------ Source material ------

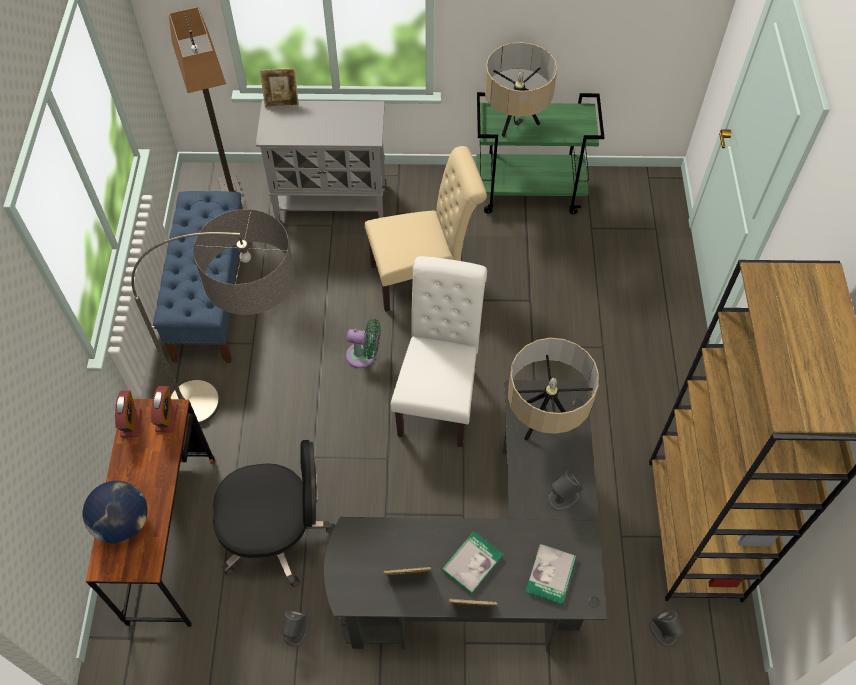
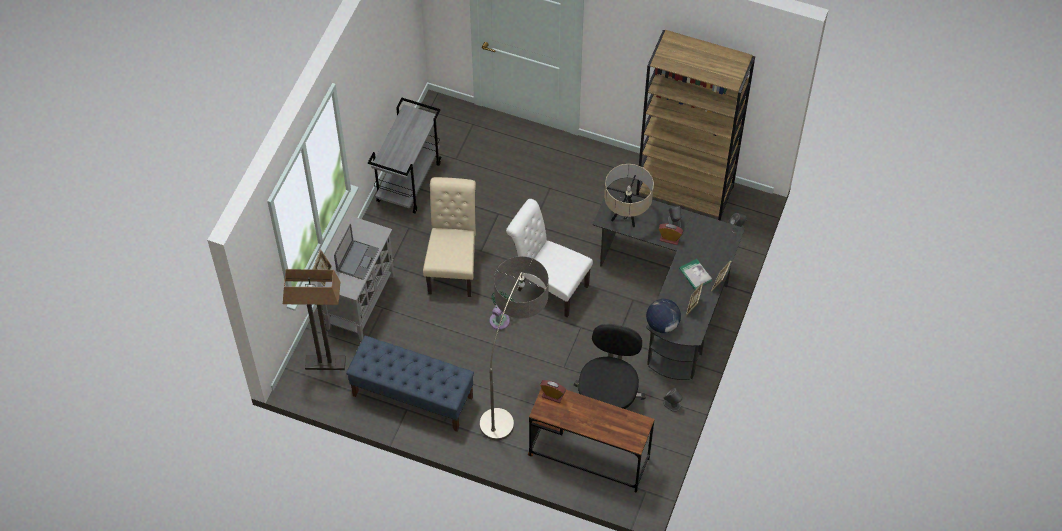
camera: 70 degrees left, 0 degrees up
globe [83,481,148,544] -> globe moved to [646,299,681,333]
alarm clock [115,390,141,437] -> alarm clock moved to [659,224,683,245]
green cart [476,92,604,214] -> grey cart [368,98,441,213]
beige table lamp [485,42,557,137] -> none
book [525,544,577,605] -> none
none -> laptop [334,224,379,280]

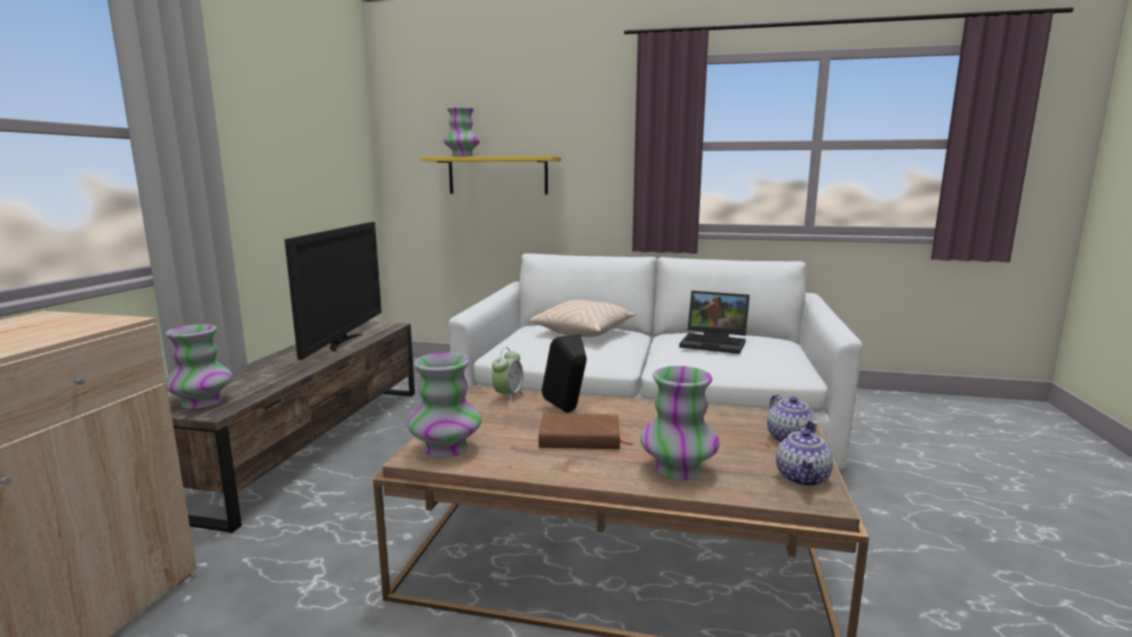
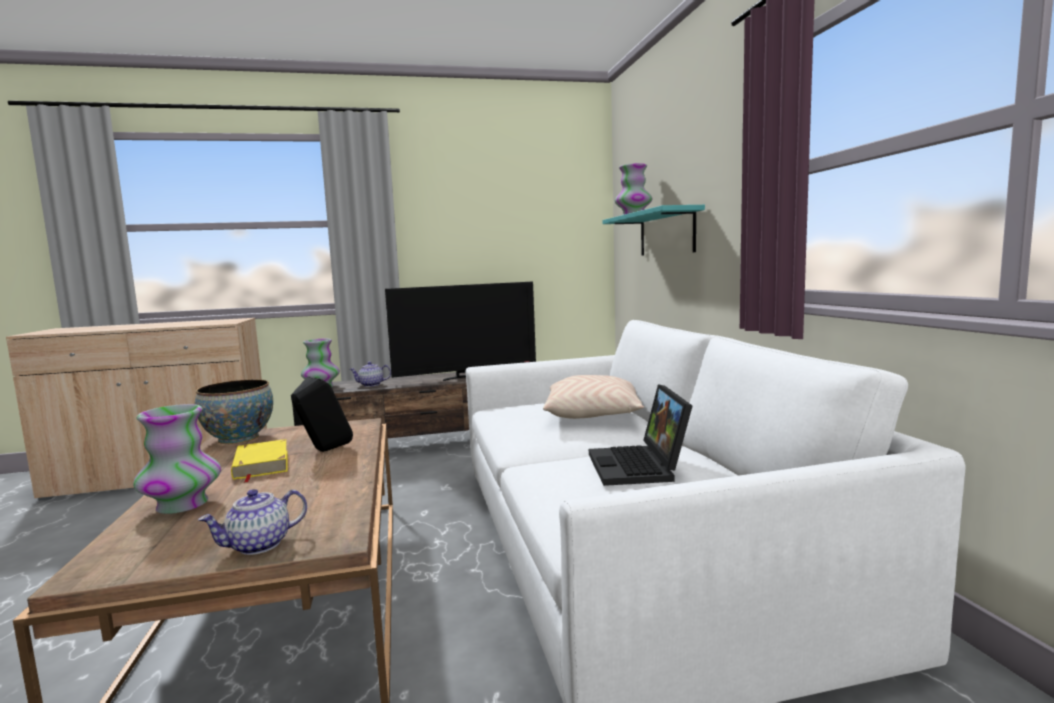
camera: 65 degrees right, 5 degrees down
vase [407,352,482,458] -> bowl [195,379,273,444]
yellow shelf [421,156,561,195] -> turquoise shelf [603,205,705,256]
alarm clock [492,347,524,404] -> none
brown book [539,413,633,449] -> yellow book [231,439,287,483]
teapot [776,426,833,486] -> teapot moved to [349,362,391,387]

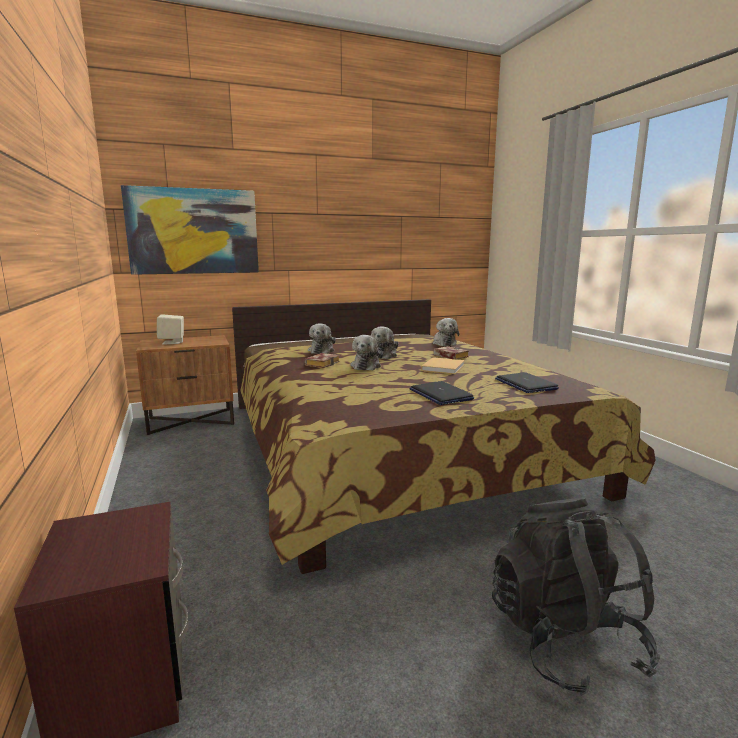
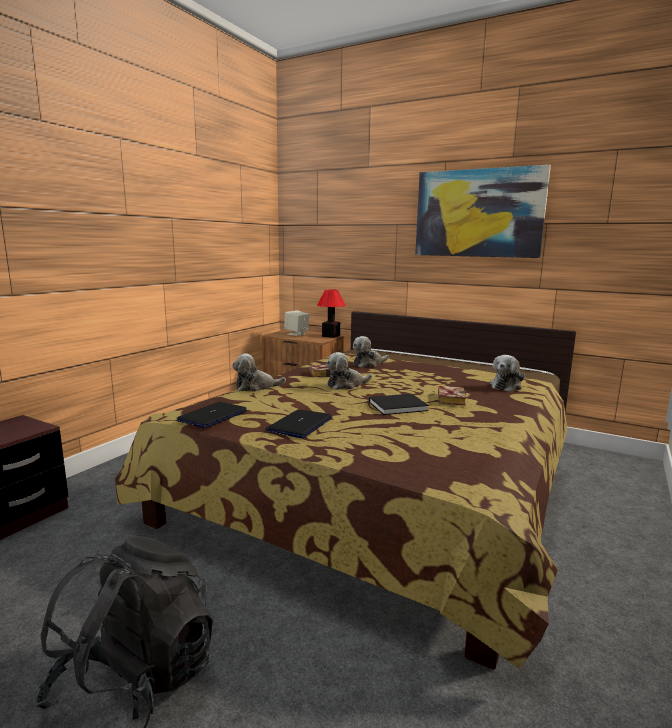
camera: 50 degrees right, 0 degrees up
picture [121,185,259,275] -> picture moved to [415,165,551,258]
plush toy [371,326,399,359] -> plush toy moved to [232,353,286,392]
beige book [421,357,465,374] -> black book [369,394,429,415]
laptop [495,372,559,393] -> laptop moved to [177,402,247,428]
none -> table lamp [317,289,346,338]

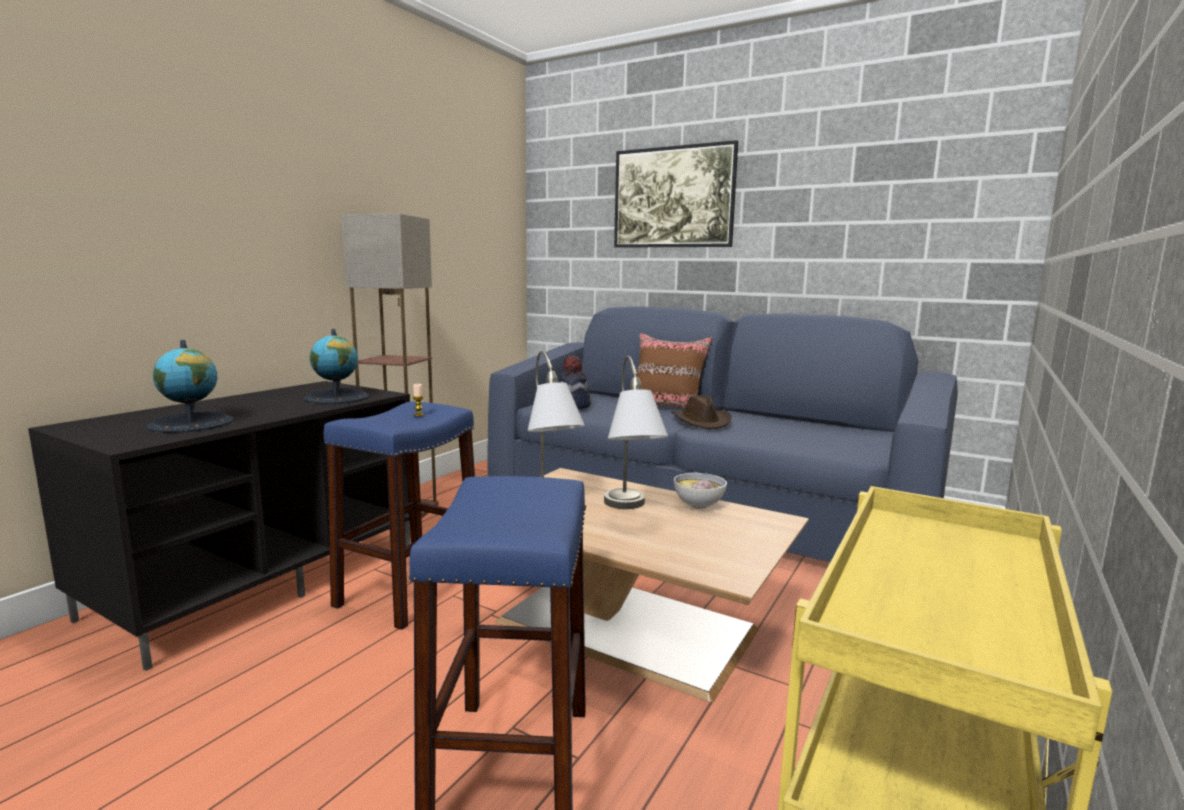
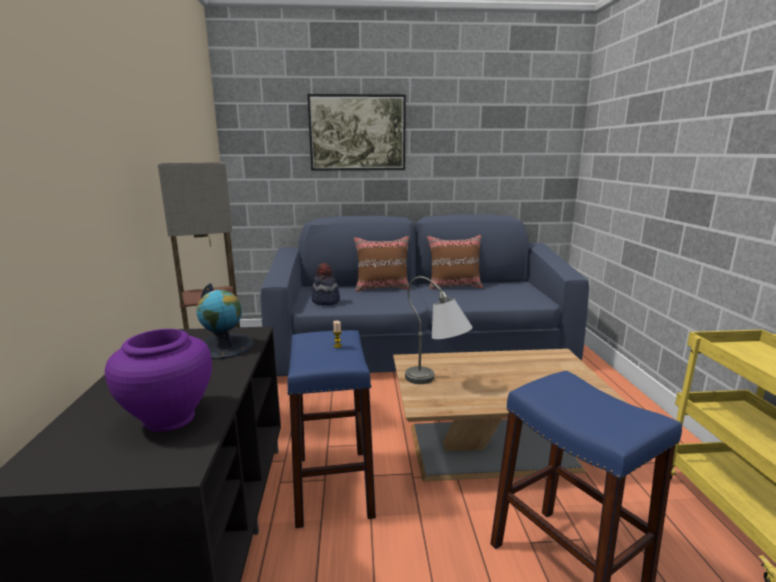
camera: 35 degrees left, 5 degrees up
globe [146,340,234,433] -> purple vase [105,329,212,432]
grey table lamp [604,356,668,509] -> none
brown hat [671,395,732,429] -> none
bowl [674,473,727,509] -> none
none -> brown pillow [427,235,483,289]

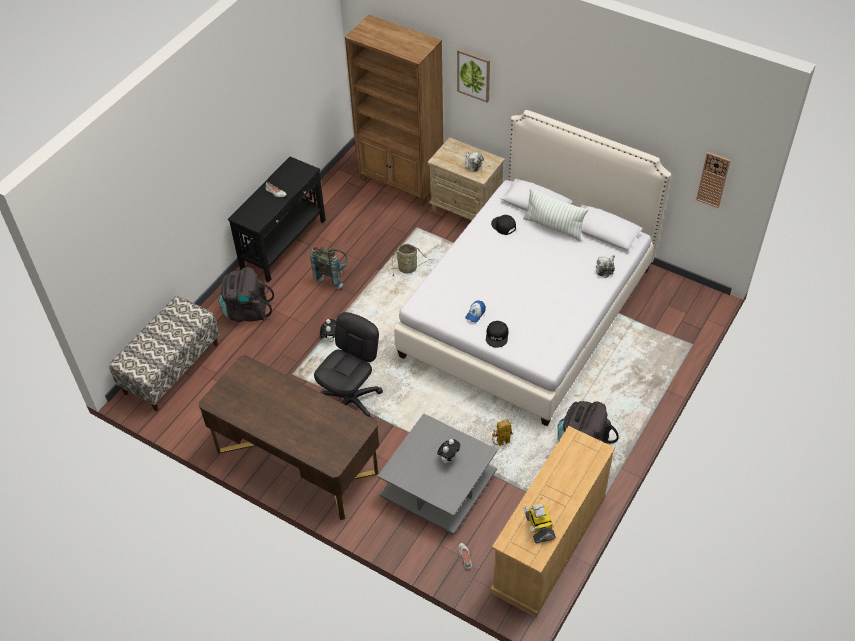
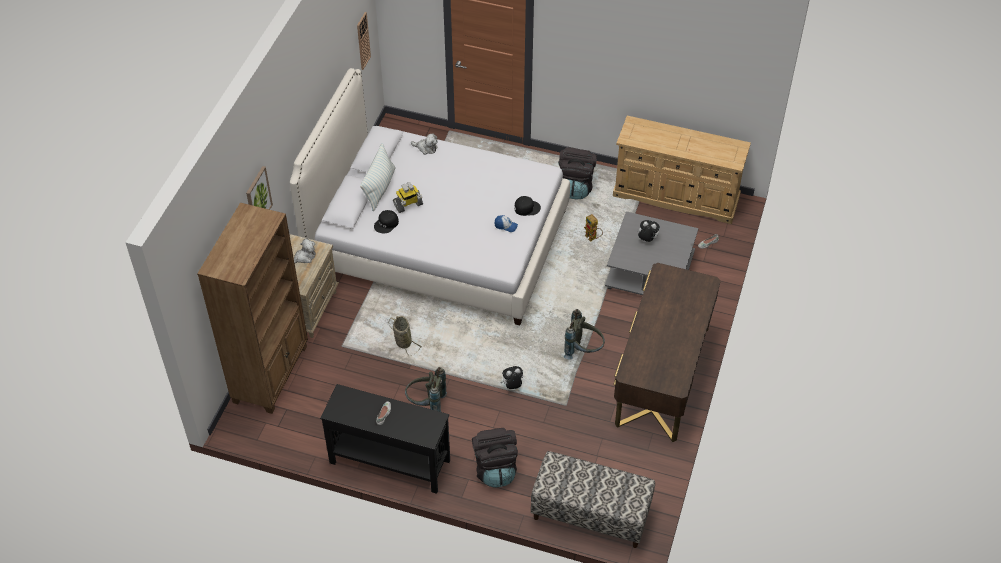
camera: 105 degrees left, 0 degrees up
black office chair [314,312,383,418] -> grey backpack [564,309,605,360]
toy robot [523,503,556,543] -> toy robot moved to [393,182,423,213]

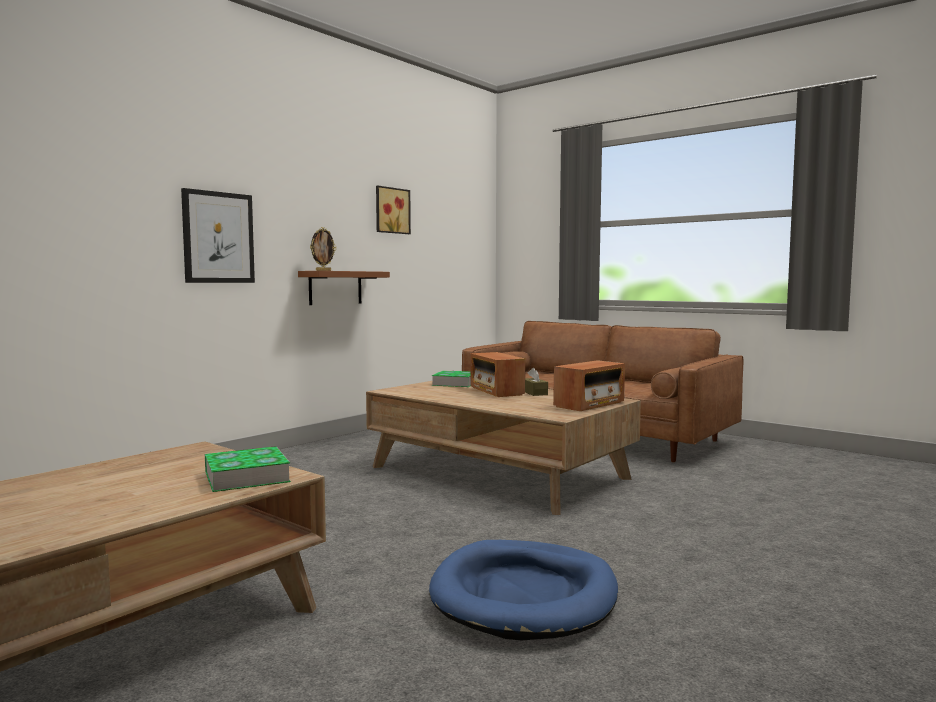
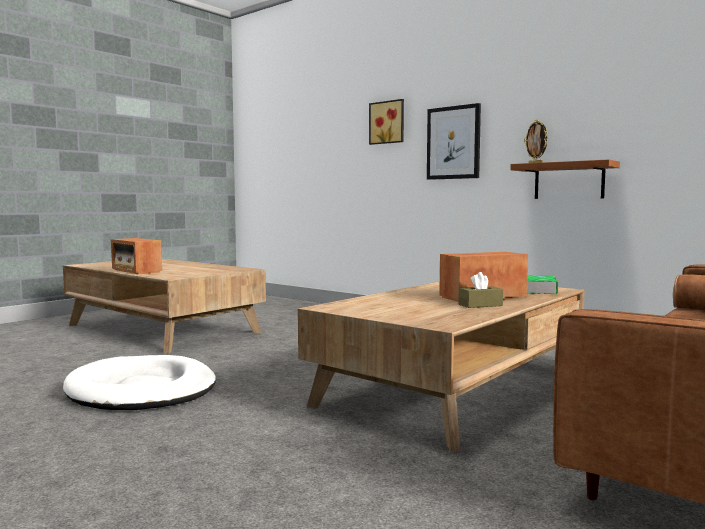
camera: 90 degrees right, 0 degrees up
book [205,446,291,492] -> none
picture [376,186,411,234] -> picture moved to [369,99,404,145]
blue dog bed [429,540,618,640] -> white dog bed [63,355,216,410]
radio [553,360,625,411] -> radio moved to [111,238,162,274]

------

## What you will do
The result should be the full set of entries above, restated exactly and without images.

## Expected answer
camera: 70 degrees left, 0 degrees up
globe [83,481,148,544] -> globe moved to [646,299,681,333]
alarm clock [115,390,141,437] -> alarm clock moved to [659,224,683,245]
green cart [476,92,604,214] -> grey cart [368,98,441,213]
beige table lamp [485,42,557,137] -> none
book [525,544,577,605] -> none
none -> laptop [334,224,379,280]

camera: 65 degrees right, 5 degrees down
vase [407,352,482,458] -> bowl [195,379,273,444]
yellow shelf [421,156,561,195] -> turquoise shelf [603,205,705,256]
alarm clock [492,347,524,404] -> none
brown book [539,413,633,449] -> yellow book [231,439,287,483]
teapot [776,426,833,486] -> teapot moved to [349,362,391,387]

camera: 50 degrees right, 0 degrees up
picture [121,185,259,275] -> picture moved to [415,165,551,258]
plush toy [371,326,399,359] -> plush toy moved to [232,353,286,392]
beige book [421,357,465,374] -> black book [369,394,429,415]
laptop [495,372,559,393] -> laptop moved to [177,402,247,428]
none -> table lamp [317,289,346,338]

camera: 35 degrees left, 5 degrees up
globe [146,340,234,433] -> purple vase [105,329,212,432]
grey table lamp [604,356,668,509] -> none
brown hat [671,395,732,429] -> none
bowl [674,473,727,509] -> none
none -> brown pillow [427,235,483,289]

camera: 105 degrees left, 0 degrees up
black office chair [314,312,383,418] -> grey backpack [564,309,605,360]
toy robot [523,503,556,543] -> toy robot moved to [393,182,423,213]

camera: 90 degrees right, 0 degrees up
book [205,446,291,492] -> none
picture [376,186,411,234] -> picture moved to [369,99,404,145]
blue dog bed [429,540,618,640] -> white dog bed [63,355,216,410]
radio [553,360,625,411] -> radio moved to [111,238,162,274]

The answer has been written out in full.